Inaccurate resume is real. Any HR professional should not have inadequate employee vetting. Even a business, who doesn’t have a dedicated human-resources department, can still vet potential employees. The key is to slow down and think through your choice of applicants.
Here are more advice on resume lie-detecting:
Interview multiple people for a single position, and call promising candidates back for a second, or even a third, interview. Although this is time-consuming for both of you, it is a valuable way to gain insight into the person you are thinking of hiring.
When you interview someone, try to have other managers in the room. It is important to get feedback from colleagues about potential hires.
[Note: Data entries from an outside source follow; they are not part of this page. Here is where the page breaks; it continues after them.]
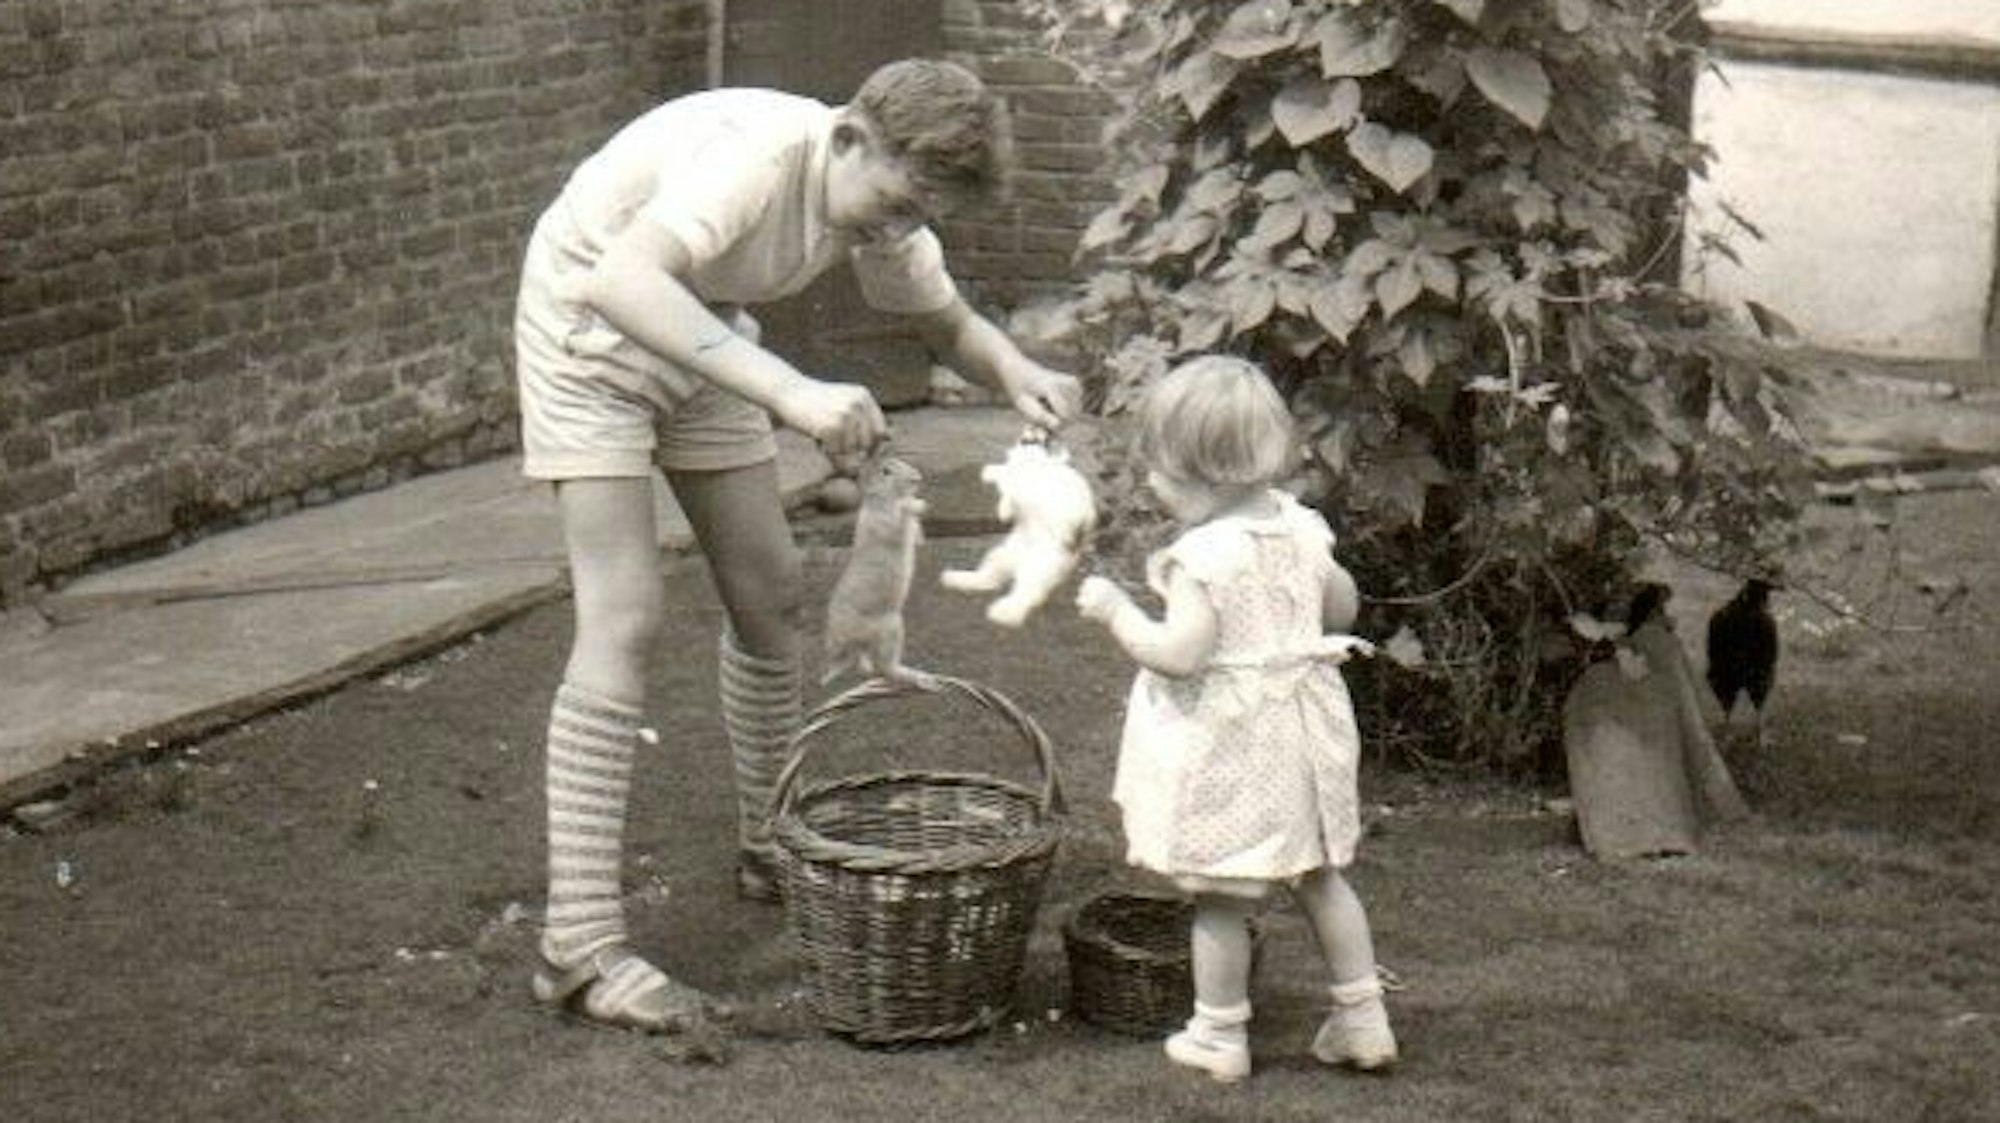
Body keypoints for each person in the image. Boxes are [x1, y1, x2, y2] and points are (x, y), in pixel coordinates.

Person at [514, 59, 1082, 1032]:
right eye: (896, 203)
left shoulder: (879, 206)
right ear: (851, 138)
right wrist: (791, 392)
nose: (897, 231)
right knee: (624, 614)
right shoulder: (757, 159)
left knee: (771, 591)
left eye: (918, 216)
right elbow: (621, 278)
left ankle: (767, 844)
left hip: (698, 331)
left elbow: (941, 320)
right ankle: (579, 943)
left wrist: (1014, 369)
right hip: (590, 328)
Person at [1075, 356, 1395, 1082]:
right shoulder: (1302, 527)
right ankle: (1362, 1018)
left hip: (1238, 739)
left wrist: (1118, 611)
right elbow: (1339, 609)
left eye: (1159, 471)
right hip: (1304, 728)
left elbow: (1180, 655)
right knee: (1319, 875)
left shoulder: (1202, 556)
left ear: (1207, 472)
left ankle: (1220, 1034)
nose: (1151, 484)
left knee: (1219, 895)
Another manager’s gut instinct could save you from making a potentially costly mistake.
Internet search tools and social networks are good resources for checking on applicants. It is wise to do a background check on each new hire. Companies such as IntelliCorp provide employee-screening services for small and midsize businesses.
Decide first how wide and deep you want to go, and then choose a service that meets your needs. As a minimum measure, check potential employees’ criminal records and citizenship status. Looking into their credit history or asking them to submit to a drug test are further steps you can take.
Interview candidates who have been recommended by people you trust. But even then, you should still conduct your own background check on the person. With a candidate who doesn’t have a personal recommendation, you should search out personal references.
Go beyond those listed on his resume. Reach out to former co-workers or others who can verify the applicant’s employment history and give you insight into the person’s character.
Although it is necessary to take precautions when adding someone to your company, lying on resumes is uncommon, especially in our age of information transparency.